--- Records for the task ---

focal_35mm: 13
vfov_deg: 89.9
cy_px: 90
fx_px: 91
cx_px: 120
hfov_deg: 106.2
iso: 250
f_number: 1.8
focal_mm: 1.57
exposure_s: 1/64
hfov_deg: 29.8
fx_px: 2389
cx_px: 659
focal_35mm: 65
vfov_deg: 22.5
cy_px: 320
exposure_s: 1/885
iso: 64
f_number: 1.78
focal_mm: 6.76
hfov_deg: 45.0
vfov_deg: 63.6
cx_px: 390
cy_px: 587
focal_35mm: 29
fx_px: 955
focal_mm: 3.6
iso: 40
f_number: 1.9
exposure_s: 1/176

---
--- Records for the task ---

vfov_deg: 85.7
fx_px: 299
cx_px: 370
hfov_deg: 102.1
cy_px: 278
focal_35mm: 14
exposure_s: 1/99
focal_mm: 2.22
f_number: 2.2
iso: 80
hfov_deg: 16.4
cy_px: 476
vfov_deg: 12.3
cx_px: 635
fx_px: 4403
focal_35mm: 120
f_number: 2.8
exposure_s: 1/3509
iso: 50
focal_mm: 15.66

---
--- Records for the task ---

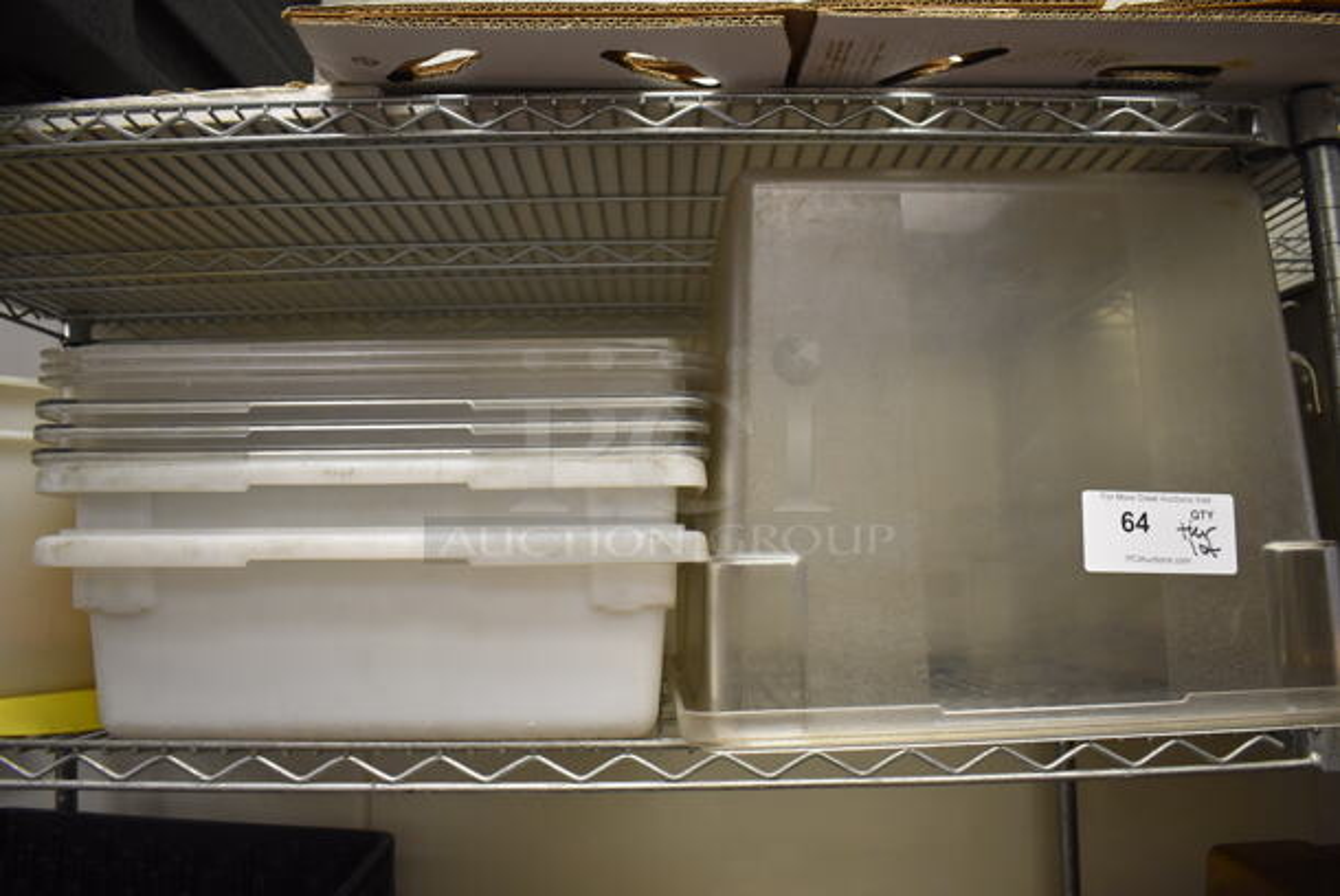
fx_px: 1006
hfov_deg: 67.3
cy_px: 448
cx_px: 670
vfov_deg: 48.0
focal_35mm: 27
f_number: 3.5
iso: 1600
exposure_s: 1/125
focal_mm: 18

---

Work item: Set down, exactly as they appear above, all lines from the one that has "fx_px: 2389" down to the one that has "exposure_s: 1/176", including those two and no others.

Task output:
fx_px: 2389
cx_px: 659
focal_35mm: 65
vfov_deg: 22.5
cy_px: 320
exposure_s: 1/885
iso: 64
f_number: 1.78
focal_mm: 6.76
hfov_deg: 45.0
vfov_deg: 63.6
cx_px: 390
cy_px: 587
focal_35mm: 29
fx_px: 955
focal_mm: 3.6
iso: 40
f_number: 1.9
exposure_s: 1/176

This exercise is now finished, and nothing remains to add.